Doesn't the value become smaller?

8. rational

evaluate those values and see

9. anonymous

.5 .25 .125 7.8888...E-31

10. rational

you can see the value of $$2^{-x}$$ is approaching $$0$$ as you increase $$x$$ so $\lim\limits_{x\to\infty}2^{-x} = 0$

11. rational

\begin{align} \lim_{x \rightarrow \infty}\left[ \log_{5}(\frac{ 1 }{ 125 }-2^{-x}) \right] &= \log_5\left[ \color{blue}{\lim_{x \rightarrow \infty}(\frac{ 1 }{ 125 }-2^{-x})} \right]\\~\\ &=\log_5\left[ \color{blue}{\frac{ 1 }{ 125 }-0} \right]\\~\\ &=\log_5\left[ \color{blue}{5^{-3}} \right]\\~\\ &=-3 \end{align}

12. anonymous

oohh! I see. Thanks for explaining this.

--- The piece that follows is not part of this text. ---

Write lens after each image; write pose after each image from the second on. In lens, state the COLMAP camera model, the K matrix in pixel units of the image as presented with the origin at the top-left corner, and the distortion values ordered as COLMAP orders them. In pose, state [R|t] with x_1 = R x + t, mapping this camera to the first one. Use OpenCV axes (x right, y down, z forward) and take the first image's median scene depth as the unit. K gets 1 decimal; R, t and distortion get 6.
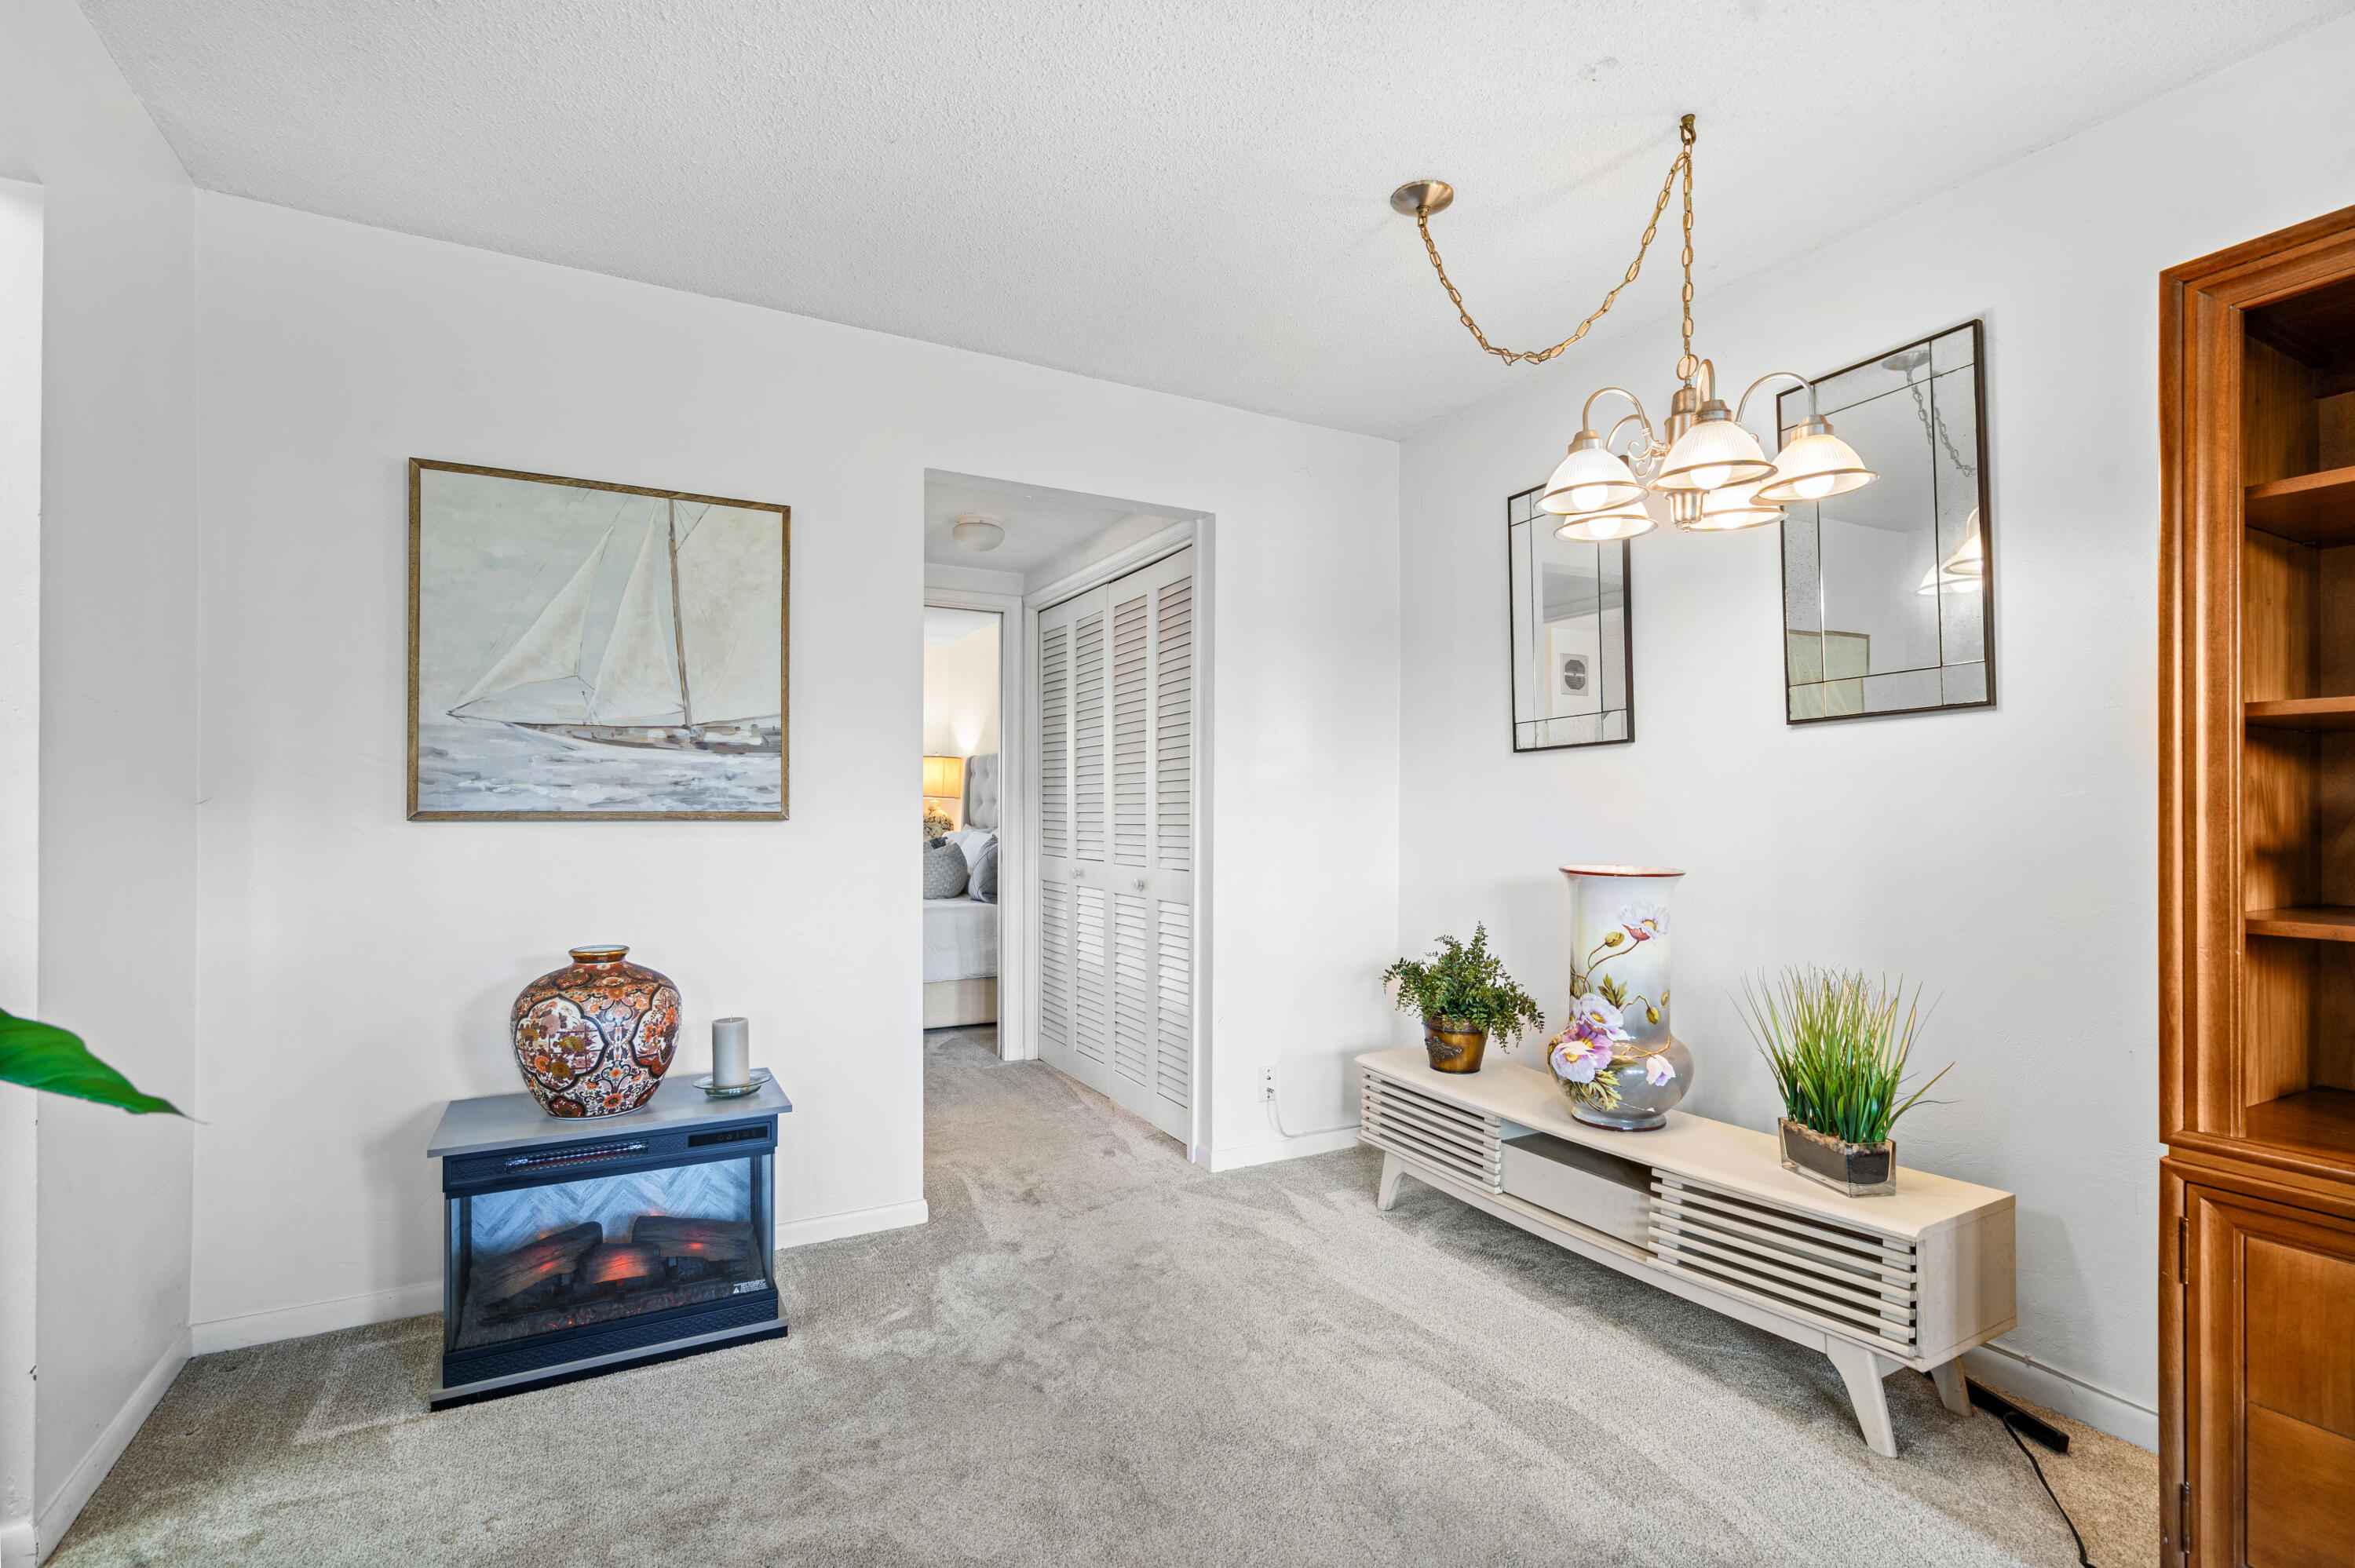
lens RADIAL K [[1078.9, 0, 1175.0], [0, 1078.9, 809.5], [0, 0, 1]] dist [-0.002027, -0.000192]
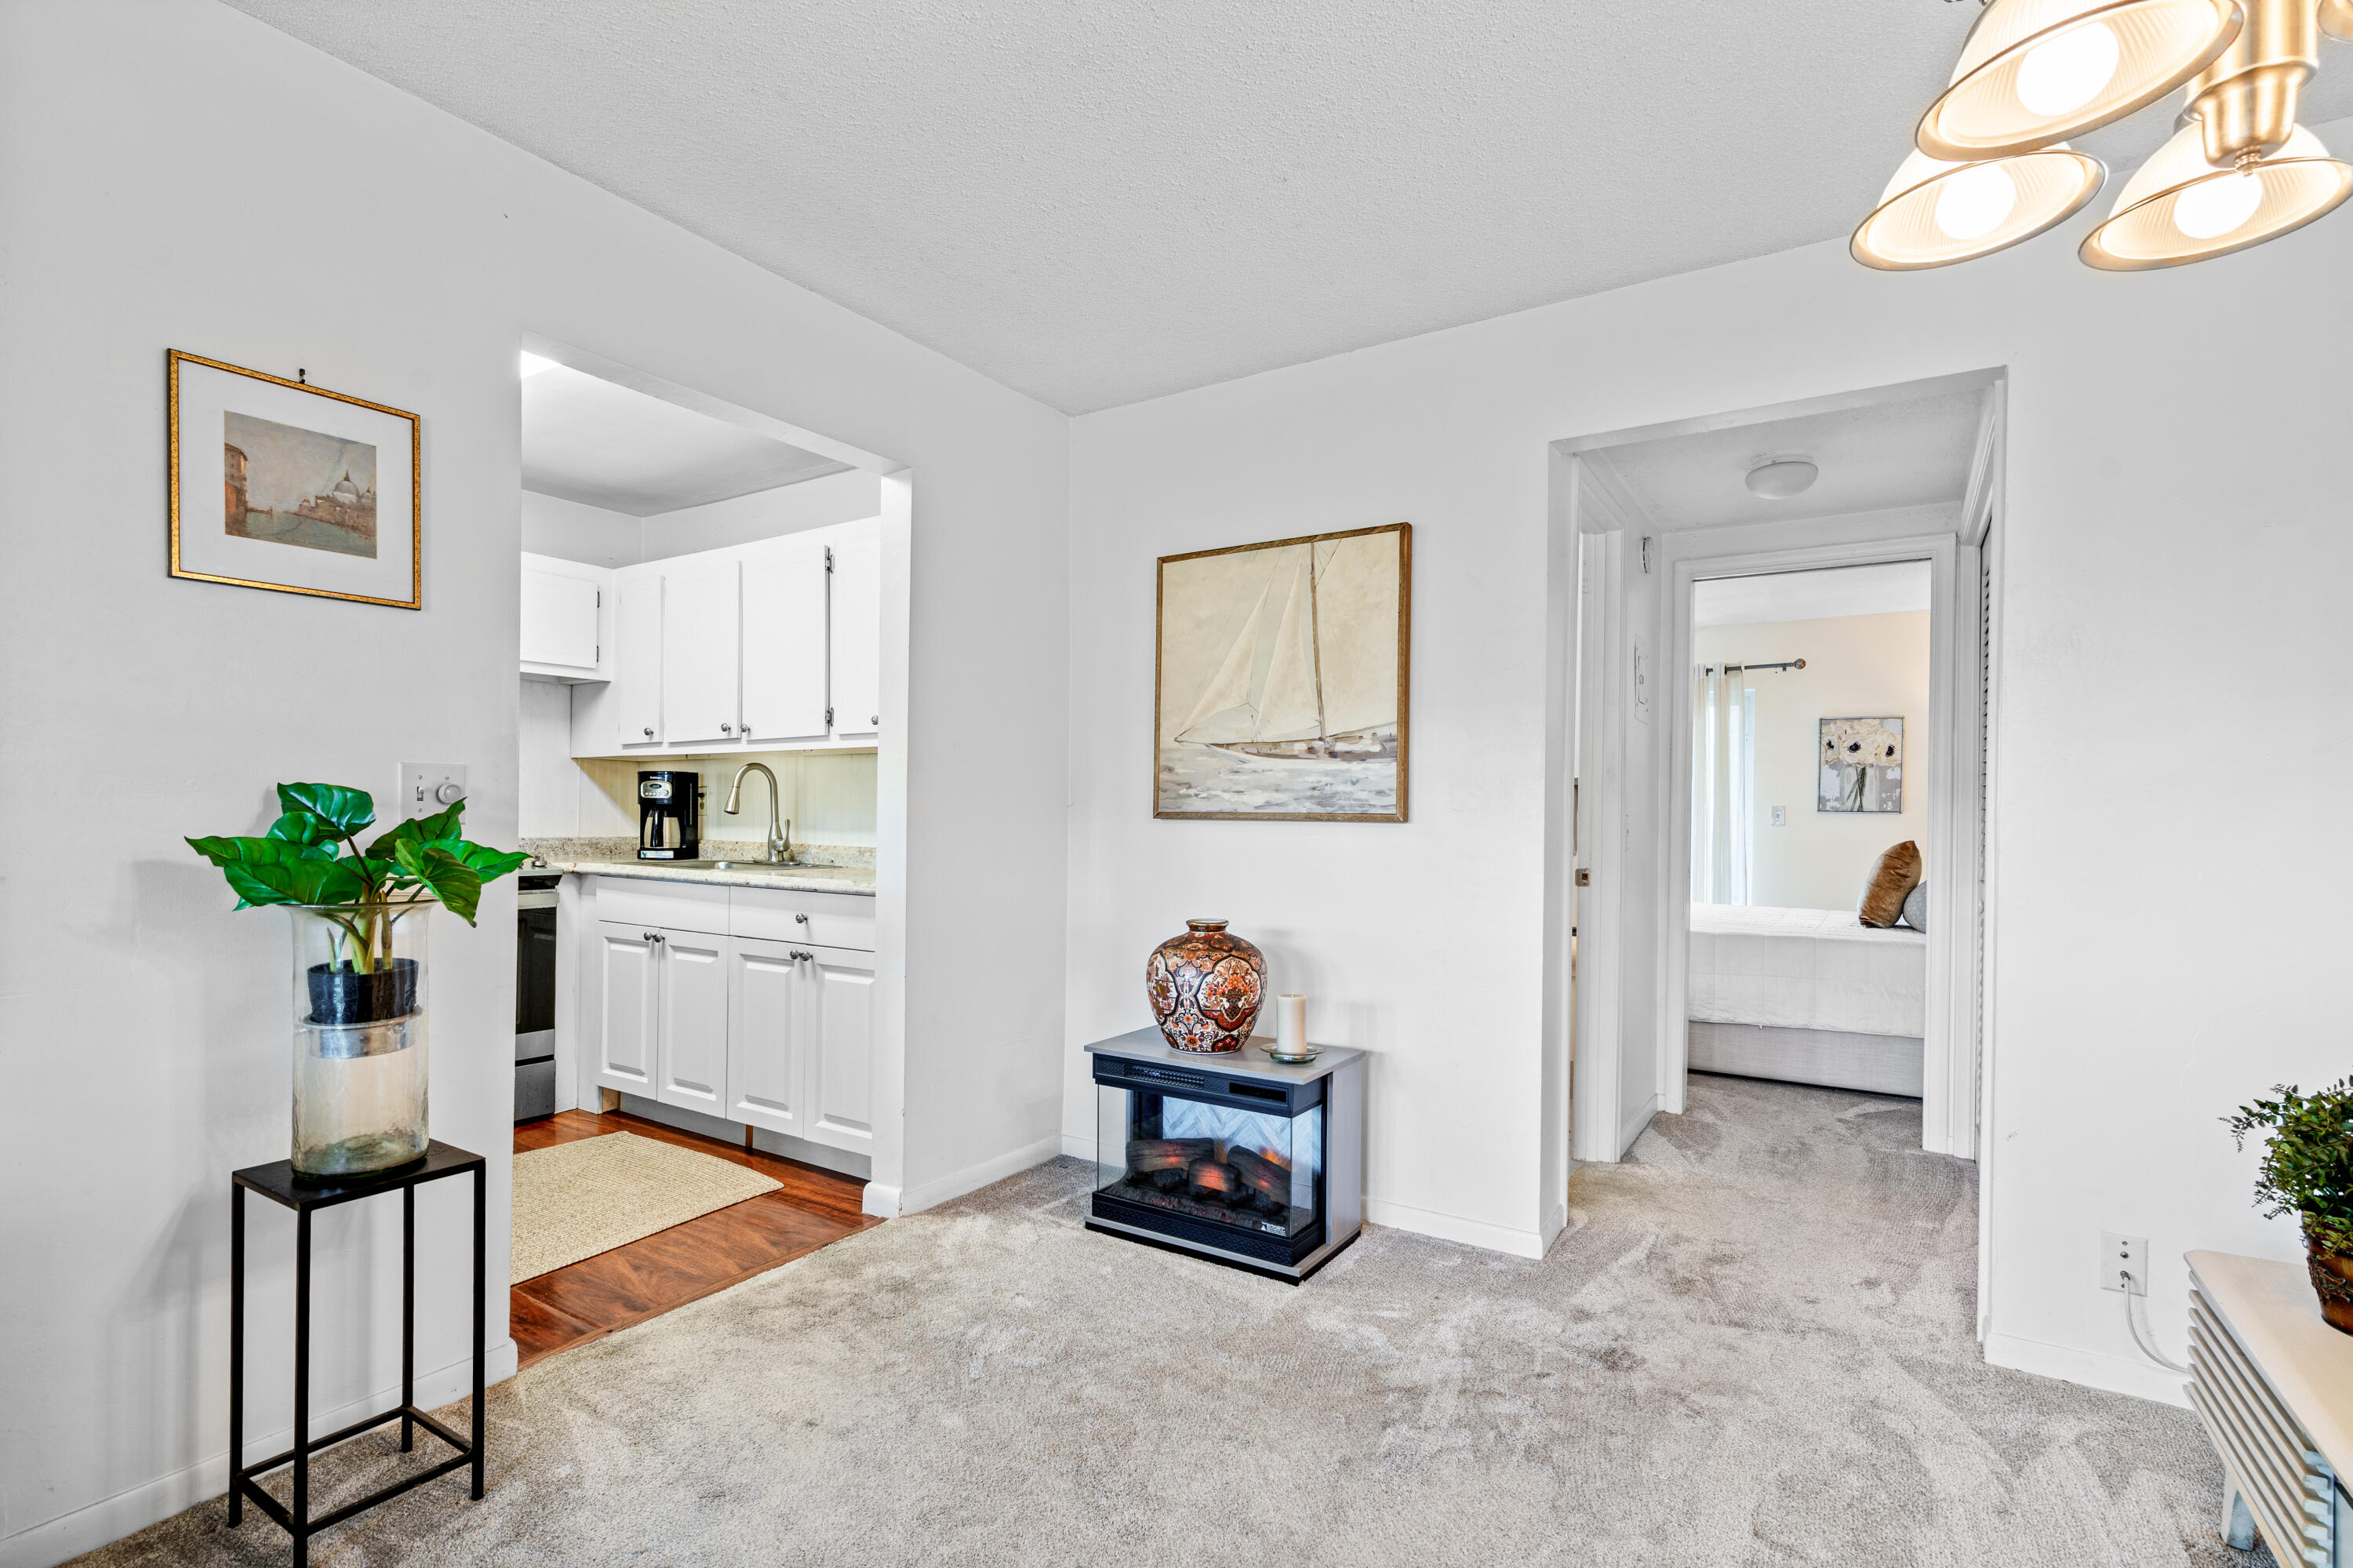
lens RADIAL K [[1118.2, 0, 1167.6], [0, 1118.2, 817.7], [0, 0, 1]] dist [-0.003749, 0.000073]
pose [[0.474857, 0.005599, -0.880045, 0.542135], [-0.008023, 0.999966, 0.002033, 0.005996], [0.880026, 0.006095, 0.474886, 0.312136]]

Greatly appreciated! :) I'm not really good at limits and thinking about infinities and such. Any tips?

13. rational

my only tip is not to try and visualize everything, sometimes you need to just follow the rules and things will be simple

14. rational

not meant to say, stop visualizing... just want to say that following rules is also important as calculus is very huge, learning wont be smooth w/o a systematic approach graph everything but don't always try to understand in terms of graphs only https://www.desmos.com/calculator

15. anonymous

Oh, okay. I will keep that in mind. Thanks for everyting! :)